EXCERTO FORNECIDO:

O stress é muito e Tony desmaia ao volante. Precisa, novamente, da ajuda da Dra. Melfi (Lorraine Bracco).

Tony visita Nápoles e percebe as diferenças entre a Mafia original e a nova-iorquina. De Itália, vem Furio (Feredico Castelluccio), para ajudar aos negócios sujos de Soprano. E, da cadeia, vem Richie Aprile (David Proval), que pretende fazer frente a Tony, recuperando alguns dos negócios que perdeu, enquanto esteve “dentro”.

Furio adapta-se bem ao seu novo habitat e, por momentos, toma o lugar de Christopher, que anda com a mania que vai ser um grande argumentista de cinema. Furio sabe usar bem o taco de baseball, quando se trata de sacar massa aos devedores.

Entretanto, Tony organiza o “executive game”, onde participa, por exemplo, Frank Sinatra Jr. E onde os capangas de Tony depenam um pato, dono de uma loja de desporto e que, com o dinheiro que perde no poker, fica refém dos mafiosos.

Carmela Soprano (Edie Falco) acaba por utilizar os mesmos métodos do marido, para que a filha, Meadow (Jamie-Lynn Sigler) consiga entrar na Universidade preferida. Pressiona uma advogada para que escreva uma carta de recomendação e, embora não lhe fazendo “uma proposta que ela não poderia recusar”, anda lá perto.

Quanto a Christopher, vê os seus sonhos de Hollywood desfeitos, devido à sua impulsividade, esmurrando um colega da classe de representação, só porque lhe dá na gana. E acaba baleado por dois aspirantes a mafiosos que, vendo que a sua carreira não medra, decidem abatê-lo para ganhar fama no meio.

Richie Aprile parece ter descoberto a melhor maneira de enfrentar Tony, começando a namorar com a irmã, Janice (Aida Turturro). Para o irritar ainda mais, a mãe de Tony, Livia, vai viver com Richie e Janice. Livia é uma pessoa abjecta. Por momentos, temos pena de Tony e até compreendemos como é que ele se tornou num mafioso. Com uma mãe daquelas, qualquer um de nós seria sociopata.

O jogo duplo de Pussy não o impede, entretanto, de participar, com Tony, na execução de um dos rapazes que disparou sobre Christopher. O problema é que alguém reconhece Tony, quando ele está a arrastar o corpo. Por momentos, Tony fica aflito: a acusação de assassínio poderia pôr fim à sua promissora carreira. No entanto, quando a testemunha se apercebe quem é Tony Soprano, tem um ataque súbito de amnésia. Conveniente.

ITENS DE DADOS:

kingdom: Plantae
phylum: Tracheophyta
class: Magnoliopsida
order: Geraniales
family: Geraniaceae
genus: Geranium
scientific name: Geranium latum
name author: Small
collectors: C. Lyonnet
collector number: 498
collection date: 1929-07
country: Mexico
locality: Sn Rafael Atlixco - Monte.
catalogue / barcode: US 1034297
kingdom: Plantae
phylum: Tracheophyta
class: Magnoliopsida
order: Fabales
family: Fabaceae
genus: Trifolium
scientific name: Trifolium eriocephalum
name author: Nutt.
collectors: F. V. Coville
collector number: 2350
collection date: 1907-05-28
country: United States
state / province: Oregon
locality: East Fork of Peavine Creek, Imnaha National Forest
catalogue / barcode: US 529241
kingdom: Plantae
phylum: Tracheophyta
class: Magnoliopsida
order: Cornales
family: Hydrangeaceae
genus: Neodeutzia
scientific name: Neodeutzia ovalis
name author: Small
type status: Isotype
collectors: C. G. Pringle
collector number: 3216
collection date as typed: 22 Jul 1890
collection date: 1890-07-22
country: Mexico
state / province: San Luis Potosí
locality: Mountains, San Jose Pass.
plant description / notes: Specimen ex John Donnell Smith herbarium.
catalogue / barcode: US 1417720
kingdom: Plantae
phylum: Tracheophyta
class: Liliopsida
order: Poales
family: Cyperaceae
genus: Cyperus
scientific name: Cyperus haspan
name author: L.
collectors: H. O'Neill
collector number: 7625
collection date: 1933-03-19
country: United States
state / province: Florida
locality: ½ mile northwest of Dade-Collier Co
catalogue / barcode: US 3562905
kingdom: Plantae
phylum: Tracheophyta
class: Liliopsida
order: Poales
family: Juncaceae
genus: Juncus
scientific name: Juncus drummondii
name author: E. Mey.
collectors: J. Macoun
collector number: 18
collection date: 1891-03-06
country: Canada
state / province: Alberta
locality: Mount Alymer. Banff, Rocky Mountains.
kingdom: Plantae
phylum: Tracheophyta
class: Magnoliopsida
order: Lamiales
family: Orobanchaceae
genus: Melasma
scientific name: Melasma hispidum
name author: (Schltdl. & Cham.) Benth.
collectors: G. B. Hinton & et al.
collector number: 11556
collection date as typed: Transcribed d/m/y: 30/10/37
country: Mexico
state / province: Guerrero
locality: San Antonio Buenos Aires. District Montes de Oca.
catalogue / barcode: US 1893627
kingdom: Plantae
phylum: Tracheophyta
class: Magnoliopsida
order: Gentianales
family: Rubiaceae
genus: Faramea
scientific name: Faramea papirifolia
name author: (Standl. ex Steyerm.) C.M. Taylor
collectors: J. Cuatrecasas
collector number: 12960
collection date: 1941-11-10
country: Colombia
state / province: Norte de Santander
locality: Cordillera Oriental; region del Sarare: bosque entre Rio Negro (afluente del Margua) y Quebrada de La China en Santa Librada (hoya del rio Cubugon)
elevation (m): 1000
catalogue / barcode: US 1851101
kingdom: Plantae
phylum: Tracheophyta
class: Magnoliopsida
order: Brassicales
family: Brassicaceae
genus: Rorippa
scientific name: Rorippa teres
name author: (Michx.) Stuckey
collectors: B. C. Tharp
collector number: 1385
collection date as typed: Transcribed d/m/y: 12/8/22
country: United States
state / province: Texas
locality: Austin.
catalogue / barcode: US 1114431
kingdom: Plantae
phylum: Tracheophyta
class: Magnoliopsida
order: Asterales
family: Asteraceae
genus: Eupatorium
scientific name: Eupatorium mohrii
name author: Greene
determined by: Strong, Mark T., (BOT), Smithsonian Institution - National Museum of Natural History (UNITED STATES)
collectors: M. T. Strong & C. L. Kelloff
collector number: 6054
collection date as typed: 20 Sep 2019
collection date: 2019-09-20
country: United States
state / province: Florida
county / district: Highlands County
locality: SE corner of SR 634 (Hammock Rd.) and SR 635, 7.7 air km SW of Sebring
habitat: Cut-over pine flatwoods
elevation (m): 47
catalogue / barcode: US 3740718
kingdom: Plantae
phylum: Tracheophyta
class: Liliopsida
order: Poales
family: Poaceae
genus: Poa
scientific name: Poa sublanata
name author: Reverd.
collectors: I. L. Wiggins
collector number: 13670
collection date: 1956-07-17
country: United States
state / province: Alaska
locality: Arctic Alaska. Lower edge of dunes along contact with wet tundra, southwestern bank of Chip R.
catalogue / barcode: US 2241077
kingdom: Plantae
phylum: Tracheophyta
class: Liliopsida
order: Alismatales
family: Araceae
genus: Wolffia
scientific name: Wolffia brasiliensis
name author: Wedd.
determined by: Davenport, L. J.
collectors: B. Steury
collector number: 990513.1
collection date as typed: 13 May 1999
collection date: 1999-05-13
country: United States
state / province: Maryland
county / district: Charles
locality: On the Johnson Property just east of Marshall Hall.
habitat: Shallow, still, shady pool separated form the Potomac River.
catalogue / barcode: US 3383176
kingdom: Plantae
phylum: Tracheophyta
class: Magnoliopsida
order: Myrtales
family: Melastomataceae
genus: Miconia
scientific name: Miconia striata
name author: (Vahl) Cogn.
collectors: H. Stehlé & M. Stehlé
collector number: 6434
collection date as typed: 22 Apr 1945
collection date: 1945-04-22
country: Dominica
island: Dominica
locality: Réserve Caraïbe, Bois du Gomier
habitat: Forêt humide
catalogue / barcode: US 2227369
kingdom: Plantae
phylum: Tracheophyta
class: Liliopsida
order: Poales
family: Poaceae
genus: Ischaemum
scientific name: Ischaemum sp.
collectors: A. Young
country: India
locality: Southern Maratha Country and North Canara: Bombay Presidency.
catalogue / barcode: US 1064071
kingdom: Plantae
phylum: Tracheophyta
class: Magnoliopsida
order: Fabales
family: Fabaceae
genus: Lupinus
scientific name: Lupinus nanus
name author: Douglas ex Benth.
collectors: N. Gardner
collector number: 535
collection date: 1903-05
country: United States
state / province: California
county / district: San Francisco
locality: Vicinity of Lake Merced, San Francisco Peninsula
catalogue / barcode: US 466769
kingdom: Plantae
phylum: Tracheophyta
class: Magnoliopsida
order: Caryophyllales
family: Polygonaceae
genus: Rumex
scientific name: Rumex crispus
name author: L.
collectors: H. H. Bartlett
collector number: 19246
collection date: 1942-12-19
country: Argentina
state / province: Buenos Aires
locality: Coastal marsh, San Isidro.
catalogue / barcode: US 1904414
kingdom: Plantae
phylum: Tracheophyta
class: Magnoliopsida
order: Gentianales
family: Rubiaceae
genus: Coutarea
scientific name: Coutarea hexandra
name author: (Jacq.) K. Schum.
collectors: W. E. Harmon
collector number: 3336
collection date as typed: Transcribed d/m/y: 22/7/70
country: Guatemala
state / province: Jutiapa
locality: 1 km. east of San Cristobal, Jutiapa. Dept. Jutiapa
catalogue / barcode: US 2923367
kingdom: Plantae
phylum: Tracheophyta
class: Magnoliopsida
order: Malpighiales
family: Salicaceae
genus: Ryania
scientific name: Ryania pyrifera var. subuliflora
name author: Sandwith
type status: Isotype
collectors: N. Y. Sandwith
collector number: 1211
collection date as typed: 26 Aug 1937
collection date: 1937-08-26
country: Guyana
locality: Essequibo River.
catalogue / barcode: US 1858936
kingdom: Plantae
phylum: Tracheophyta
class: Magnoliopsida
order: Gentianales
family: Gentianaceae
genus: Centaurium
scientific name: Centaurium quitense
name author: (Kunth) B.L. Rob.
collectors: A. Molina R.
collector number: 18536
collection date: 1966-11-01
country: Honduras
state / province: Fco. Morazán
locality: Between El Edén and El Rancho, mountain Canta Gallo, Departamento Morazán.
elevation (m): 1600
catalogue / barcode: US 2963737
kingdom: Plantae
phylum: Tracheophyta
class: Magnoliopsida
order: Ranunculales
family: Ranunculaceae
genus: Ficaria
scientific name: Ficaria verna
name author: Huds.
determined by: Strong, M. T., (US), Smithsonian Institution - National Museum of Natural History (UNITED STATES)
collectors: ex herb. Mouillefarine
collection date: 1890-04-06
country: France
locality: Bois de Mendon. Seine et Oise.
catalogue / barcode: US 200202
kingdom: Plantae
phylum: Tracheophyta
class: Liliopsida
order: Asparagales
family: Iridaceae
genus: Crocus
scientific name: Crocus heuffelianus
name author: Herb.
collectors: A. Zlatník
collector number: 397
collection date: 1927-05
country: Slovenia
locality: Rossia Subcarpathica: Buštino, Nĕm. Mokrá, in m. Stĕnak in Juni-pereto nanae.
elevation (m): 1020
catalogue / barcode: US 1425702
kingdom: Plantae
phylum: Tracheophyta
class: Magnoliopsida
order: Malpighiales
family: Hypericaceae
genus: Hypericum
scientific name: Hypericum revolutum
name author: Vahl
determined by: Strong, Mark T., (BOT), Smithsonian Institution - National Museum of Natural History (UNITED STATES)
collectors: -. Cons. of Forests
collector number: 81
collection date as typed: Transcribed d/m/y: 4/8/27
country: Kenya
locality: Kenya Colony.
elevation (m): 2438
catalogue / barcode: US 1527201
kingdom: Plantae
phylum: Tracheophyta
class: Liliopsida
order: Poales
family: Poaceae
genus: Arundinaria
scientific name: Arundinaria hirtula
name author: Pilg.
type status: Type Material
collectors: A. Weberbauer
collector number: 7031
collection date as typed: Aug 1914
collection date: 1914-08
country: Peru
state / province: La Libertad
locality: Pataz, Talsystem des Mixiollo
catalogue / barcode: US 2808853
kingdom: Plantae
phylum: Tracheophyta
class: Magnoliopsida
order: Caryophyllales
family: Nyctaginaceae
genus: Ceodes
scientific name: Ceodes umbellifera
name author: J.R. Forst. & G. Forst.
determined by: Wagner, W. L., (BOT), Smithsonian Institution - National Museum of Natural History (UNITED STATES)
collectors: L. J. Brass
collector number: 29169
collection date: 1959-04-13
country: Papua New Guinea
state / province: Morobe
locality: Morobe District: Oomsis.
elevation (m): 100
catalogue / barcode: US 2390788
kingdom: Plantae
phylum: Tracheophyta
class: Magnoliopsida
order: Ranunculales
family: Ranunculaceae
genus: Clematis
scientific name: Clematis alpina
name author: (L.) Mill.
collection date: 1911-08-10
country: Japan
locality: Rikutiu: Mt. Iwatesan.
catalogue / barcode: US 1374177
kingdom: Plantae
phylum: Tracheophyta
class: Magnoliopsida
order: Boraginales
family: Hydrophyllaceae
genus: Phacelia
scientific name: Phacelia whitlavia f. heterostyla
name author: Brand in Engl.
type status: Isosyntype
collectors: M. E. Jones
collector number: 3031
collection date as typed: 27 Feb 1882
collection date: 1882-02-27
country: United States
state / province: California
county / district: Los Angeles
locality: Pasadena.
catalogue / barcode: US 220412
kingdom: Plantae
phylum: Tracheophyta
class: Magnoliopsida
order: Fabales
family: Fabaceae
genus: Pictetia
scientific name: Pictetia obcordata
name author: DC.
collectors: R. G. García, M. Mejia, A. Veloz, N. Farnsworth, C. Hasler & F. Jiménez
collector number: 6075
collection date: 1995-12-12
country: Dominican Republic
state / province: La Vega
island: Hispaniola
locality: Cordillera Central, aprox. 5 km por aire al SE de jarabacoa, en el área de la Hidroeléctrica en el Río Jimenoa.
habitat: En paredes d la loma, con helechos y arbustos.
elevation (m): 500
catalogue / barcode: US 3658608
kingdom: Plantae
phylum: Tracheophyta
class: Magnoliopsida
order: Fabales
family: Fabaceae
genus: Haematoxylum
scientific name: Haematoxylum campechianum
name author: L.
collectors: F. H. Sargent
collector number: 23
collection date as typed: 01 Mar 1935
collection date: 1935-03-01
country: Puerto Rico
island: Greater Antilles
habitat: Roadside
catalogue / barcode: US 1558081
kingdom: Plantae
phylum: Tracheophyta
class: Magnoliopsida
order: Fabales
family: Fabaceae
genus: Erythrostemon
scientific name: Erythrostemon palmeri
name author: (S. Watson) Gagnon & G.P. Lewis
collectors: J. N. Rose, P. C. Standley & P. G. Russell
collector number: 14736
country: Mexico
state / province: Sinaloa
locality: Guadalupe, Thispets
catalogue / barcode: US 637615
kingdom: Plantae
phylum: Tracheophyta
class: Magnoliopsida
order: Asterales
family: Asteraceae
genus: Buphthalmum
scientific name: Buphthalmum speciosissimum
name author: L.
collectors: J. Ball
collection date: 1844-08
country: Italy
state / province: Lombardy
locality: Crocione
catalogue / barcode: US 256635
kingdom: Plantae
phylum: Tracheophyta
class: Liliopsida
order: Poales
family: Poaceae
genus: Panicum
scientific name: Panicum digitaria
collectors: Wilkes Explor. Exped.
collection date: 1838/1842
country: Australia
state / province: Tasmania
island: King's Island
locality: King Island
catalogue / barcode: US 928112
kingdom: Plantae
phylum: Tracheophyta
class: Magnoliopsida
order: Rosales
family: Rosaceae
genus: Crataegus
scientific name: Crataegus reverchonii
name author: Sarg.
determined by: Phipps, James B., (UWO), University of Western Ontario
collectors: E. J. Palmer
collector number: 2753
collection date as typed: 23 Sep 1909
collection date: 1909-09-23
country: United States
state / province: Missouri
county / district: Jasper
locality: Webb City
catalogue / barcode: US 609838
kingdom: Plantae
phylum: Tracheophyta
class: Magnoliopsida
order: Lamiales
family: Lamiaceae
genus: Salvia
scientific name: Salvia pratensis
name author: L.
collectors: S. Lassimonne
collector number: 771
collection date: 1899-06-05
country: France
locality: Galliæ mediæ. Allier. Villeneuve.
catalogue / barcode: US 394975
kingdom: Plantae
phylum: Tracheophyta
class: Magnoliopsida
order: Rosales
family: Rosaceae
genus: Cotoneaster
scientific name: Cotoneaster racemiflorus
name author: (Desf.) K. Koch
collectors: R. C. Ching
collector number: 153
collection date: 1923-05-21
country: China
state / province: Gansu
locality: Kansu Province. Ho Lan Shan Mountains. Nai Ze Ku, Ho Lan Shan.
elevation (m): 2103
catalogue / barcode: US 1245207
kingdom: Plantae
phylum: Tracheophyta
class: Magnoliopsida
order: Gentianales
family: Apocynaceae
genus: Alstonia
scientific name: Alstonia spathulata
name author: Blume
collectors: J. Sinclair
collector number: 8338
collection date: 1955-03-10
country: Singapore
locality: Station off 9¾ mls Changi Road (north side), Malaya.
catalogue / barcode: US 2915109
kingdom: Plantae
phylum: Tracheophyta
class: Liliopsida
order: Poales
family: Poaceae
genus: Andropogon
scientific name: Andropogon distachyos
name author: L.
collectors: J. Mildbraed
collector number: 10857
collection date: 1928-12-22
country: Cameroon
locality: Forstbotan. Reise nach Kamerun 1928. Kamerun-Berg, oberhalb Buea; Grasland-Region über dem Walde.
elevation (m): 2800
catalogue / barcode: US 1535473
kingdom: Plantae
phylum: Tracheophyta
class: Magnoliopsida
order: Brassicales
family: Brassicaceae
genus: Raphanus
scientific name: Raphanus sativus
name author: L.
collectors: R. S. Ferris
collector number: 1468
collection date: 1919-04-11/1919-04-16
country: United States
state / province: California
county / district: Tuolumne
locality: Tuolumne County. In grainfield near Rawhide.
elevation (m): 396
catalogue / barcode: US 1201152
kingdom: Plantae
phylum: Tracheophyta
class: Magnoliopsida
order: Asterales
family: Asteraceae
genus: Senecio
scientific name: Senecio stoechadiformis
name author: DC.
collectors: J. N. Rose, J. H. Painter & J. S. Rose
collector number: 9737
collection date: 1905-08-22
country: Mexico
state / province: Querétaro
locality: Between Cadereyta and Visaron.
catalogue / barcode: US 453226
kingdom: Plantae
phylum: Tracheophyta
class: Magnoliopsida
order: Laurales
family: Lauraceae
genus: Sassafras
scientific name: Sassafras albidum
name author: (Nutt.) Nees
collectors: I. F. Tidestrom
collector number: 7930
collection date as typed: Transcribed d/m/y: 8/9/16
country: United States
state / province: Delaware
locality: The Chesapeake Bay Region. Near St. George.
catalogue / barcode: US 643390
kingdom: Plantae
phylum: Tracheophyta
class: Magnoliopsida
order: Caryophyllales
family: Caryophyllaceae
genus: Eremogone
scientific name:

ATIVIDADE 1: Repita do excerto o trecho que vai de "Furio adapta-se bem" até "refém dos mafiosos.".
ATIVIDADE 2:
Responda, com base no excerto, às seguintes perguntas:
(a) Quem vem de Itália para ajudar nos negócios sujos de Soprano?
(b) Com quem começa Richie Aprile a namorar?
(c) Quem dispara sobre Christopher?

ÁREA DE RESPOSTA 1:
Furio adapta-se bem ao seu novo habitat e, por momentos, toma o lugar de Christopher, que anda com a mania que vai ser um grande argumentista de cinema. Furio sabe usar bem o taco de baseball, quando se trata de sacar massa aos devedores.

Entretanto, Tony organiza o “executive game”, onde participa, por exemplo, Frank Sinatra Jr. E onde os capangas de Tony depenam um pato, dono de uma loja de desporto e que, com o dinheiro que perde no poker, fica refém dos mafiosos.

ÁREA DE RESPOSTA 2:
(a) Furio.
(b) Com Janice, a irmã de Tony.
(c) Dois aspirantes a mafiosos.